[Data records]
"""

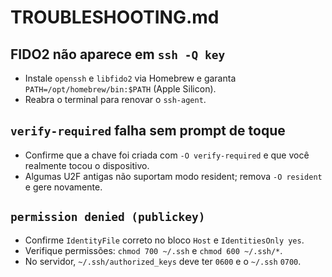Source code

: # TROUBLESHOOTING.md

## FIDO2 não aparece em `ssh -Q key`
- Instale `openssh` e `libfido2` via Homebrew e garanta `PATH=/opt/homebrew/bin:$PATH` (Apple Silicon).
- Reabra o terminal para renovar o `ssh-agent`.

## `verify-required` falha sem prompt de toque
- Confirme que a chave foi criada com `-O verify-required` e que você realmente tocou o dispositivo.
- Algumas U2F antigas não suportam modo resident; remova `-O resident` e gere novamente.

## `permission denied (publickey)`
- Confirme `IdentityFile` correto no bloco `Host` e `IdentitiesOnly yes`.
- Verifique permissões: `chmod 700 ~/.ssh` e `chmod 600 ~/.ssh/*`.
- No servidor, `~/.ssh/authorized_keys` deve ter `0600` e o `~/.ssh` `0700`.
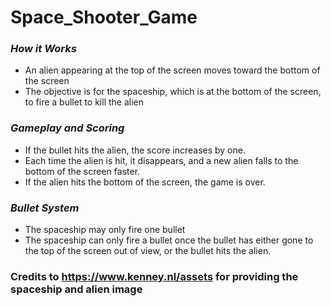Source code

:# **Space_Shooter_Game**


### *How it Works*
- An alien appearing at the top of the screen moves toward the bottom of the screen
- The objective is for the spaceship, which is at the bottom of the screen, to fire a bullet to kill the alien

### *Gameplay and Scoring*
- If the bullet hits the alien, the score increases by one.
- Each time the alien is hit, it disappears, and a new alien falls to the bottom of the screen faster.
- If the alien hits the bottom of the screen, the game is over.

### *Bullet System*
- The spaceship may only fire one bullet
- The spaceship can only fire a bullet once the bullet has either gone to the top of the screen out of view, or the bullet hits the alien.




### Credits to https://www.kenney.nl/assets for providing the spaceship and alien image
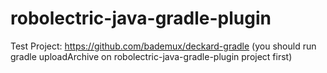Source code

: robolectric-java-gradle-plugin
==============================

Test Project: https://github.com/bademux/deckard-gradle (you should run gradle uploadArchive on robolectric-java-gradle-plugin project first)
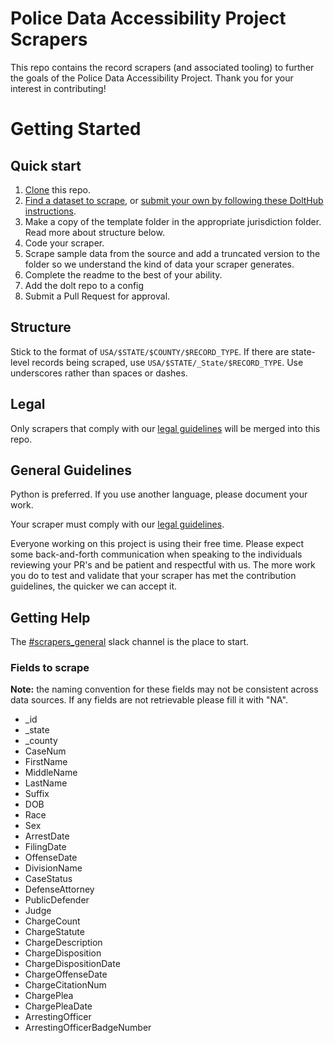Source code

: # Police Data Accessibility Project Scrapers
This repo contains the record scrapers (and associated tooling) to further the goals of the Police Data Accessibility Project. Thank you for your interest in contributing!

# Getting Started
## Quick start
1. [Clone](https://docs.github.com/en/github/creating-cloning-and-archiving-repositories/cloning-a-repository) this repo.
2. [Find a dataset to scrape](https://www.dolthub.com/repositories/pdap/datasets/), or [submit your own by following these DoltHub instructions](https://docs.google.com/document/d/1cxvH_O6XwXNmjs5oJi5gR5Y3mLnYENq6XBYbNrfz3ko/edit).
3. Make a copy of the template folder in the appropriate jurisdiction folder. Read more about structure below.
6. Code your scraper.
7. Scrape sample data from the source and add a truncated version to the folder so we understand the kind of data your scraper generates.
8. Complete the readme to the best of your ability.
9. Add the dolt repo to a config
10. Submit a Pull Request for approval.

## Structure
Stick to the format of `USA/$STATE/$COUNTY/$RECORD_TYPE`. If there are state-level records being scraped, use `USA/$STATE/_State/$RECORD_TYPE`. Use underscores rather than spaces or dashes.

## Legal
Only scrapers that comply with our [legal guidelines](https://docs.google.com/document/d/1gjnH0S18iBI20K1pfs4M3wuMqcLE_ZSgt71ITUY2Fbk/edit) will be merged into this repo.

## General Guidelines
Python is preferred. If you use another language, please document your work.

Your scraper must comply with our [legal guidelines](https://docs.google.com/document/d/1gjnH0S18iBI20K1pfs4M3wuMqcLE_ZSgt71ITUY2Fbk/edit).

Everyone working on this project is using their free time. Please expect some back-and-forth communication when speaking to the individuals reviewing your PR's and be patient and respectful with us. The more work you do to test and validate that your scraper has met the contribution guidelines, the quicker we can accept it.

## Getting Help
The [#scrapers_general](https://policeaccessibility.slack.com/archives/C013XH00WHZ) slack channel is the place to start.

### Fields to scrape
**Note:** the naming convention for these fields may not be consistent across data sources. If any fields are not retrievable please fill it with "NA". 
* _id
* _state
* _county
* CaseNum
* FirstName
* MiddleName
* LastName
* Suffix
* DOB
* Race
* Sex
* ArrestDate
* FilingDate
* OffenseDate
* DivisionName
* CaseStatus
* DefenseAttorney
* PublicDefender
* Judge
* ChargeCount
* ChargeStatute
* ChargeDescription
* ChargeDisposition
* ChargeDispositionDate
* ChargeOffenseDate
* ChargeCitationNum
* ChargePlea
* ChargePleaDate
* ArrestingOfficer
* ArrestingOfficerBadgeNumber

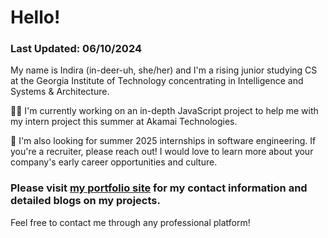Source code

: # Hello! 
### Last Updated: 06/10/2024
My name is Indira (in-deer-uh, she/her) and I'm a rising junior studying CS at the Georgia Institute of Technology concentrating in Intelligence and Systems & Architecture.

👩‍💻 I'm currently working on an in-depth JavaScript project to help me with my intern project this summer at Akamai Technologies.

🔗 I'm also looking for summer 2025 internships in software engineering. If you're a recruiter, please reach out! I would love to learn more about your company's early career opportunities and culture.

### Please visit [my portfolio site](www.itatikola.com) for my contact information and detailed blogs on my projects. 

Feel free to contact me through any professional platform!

"""
"""

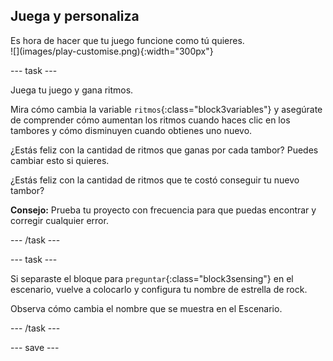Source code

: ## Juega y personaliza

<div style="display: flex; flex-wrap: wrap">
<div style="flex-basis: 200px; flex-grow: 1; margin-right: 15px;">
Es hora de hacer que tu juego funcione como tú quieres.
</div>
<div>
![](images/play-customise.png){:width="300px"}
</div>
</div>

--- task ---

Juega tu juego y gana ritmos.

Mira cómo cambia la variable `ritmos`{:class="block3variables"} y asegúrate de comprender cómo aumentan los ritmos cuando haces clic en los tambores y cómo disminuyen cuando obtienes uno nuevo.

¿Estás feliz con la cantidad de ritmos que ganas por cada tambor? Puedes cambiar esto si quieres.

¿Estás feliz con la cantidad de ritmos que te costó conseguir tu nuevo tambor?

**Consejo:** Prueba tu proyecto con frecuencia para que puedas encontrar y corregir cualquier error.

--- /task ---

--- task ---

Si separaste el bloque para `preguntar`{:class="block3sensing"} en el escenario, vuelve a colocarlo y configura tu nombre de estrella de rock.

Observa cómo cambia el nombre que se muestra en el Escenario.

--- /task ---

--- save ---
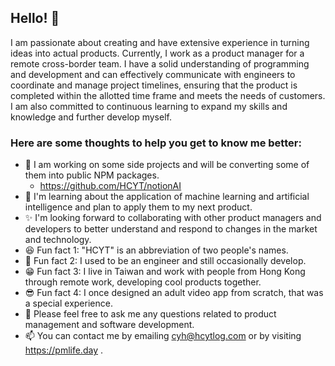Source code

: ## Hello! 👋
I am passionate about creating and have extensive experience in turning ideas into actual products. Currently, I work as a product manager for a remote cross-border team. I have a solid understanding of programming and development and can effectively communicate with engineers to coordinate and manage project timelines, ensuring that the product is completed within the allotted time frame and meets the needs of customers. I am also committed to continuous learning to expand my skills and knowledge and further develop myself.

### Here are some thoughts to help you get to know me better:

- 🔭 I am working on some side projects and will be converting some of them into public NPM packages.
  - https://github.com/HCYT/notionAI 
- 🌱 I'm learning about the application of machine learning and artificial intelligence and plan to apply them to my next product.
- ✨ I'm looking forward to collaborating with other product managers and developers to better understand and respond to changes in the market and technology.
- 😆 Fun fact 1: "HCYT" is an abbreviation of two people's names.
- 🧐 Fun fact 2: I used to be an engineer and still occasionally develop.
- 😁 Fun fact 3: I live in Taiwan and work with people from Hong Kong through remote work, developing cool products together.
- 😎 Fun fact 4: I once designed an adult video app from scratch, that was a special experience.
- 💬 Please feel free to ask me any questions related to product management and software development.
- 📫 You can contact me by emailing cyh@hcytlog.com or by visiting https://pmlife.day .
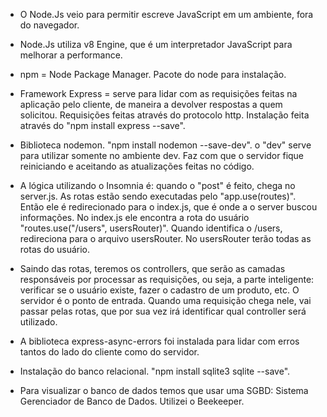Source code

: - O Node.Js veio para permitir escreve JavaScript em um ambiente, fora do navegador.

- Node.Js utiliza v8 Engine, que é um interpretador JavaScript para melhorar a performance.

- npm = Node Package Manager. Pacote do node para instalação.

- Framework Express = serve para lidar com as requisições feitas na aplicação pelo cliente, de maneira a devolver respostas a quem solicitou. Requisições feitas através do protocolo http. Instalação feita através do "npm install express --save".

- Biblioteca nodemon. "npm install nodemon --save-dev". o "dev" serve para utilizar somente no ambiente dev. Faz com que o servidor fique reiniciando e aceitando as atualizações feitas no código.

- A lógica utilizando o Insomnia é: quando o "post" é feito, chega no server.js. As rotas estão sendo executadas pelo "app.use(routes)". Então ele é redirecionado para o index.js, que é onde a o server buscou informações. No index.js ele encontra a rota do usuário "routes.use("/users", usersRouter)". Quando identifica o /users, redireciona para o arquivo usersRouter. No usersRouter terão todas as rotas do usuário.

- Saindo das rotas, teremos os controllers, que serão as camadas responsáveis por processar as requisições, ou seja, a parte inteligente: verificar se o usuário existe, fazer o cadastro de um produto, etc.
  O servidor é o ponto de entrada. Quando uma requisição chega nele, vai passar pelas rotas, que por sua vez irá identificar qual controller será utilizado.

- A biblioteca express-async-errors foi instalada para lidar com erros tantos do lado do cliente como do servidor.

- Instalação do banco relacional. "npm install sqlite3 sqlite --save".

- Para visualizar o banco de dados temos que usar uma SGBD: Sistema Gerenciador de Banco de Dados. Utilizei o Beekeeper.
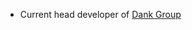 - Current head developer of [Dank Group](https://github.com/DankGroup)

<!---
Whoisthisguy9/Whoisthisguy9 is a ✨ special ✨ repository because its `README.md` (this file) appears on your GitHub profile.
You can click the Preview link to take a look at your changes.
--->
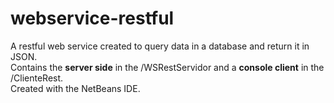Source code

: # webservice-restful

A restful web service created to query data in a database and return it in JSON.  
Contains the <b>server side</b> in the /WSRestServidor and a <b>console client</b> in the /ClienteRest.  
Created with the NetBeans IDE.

"""
"""

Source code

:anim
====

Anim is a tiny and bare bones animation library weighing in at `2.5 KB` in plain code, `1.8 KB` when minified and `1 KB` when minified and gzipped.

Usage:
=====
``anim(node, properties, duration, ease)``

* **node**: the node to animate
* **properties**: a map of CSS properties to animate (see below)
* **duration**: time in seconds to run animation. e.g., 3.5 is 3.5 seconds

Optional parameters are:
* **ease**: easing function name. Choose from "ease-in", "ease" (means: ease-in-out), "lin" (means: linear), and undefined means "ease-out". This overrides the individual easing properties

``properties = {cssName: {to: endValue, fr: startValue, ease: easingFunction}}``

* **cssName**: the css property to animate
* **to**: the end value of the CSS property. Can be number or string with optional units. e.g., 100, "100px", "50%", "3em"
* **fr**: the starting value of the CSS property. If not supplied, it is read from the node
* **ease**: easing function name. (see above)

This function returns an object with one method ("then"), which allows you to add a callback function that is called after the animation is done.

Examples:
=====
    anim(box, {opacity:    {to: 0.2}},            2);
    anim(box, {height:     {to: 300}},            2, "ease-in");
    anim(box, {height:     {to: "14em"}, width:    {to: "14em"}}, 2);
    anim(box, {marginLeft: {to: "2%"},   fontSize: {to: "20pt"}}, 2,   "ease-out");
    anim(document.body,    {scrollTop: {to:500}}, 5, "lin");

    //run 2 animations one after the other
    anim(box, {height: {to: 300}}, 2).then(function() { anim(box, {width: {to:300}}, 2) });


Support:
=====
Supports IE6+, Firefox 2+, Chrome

"""

Reproduce verbatim the lines beginning with the line containing "- A biblioteca" and continuing through the line containing "Created with the NetBeans IDE.", omitting any pictures from your answer.

- A biblioteca express-async-errors foi instalada para lidar com erros tantos do lado do cliente como do servidor.

- Instalação do banco relacional. "npm install sqlite3 sqlite --save".

- Para visualizar o banco de dados temos que usar uma SGBD: Sistema Gerenciador de Banco de Dados. Utilizei o Beekeeper.
 - Current head developer of [Dank Group](https://github.com/DankGroup)

<!---
Whoisthisguy9/Whoisthisguy9 is a ✨ special ✨ repository because its `README.md` (this file) appears on your GitHub profile.
You can click the Preview link to take a look at your changes.
--->
Source code

: # webservice-restful

A restful web service created to query data in a database and return it in JSON.  
Contains the <b>server side</b> in the /WSRestServidor and a <b>console client</b> in the /ClienteRest.  
Created with the NetBeans IDE.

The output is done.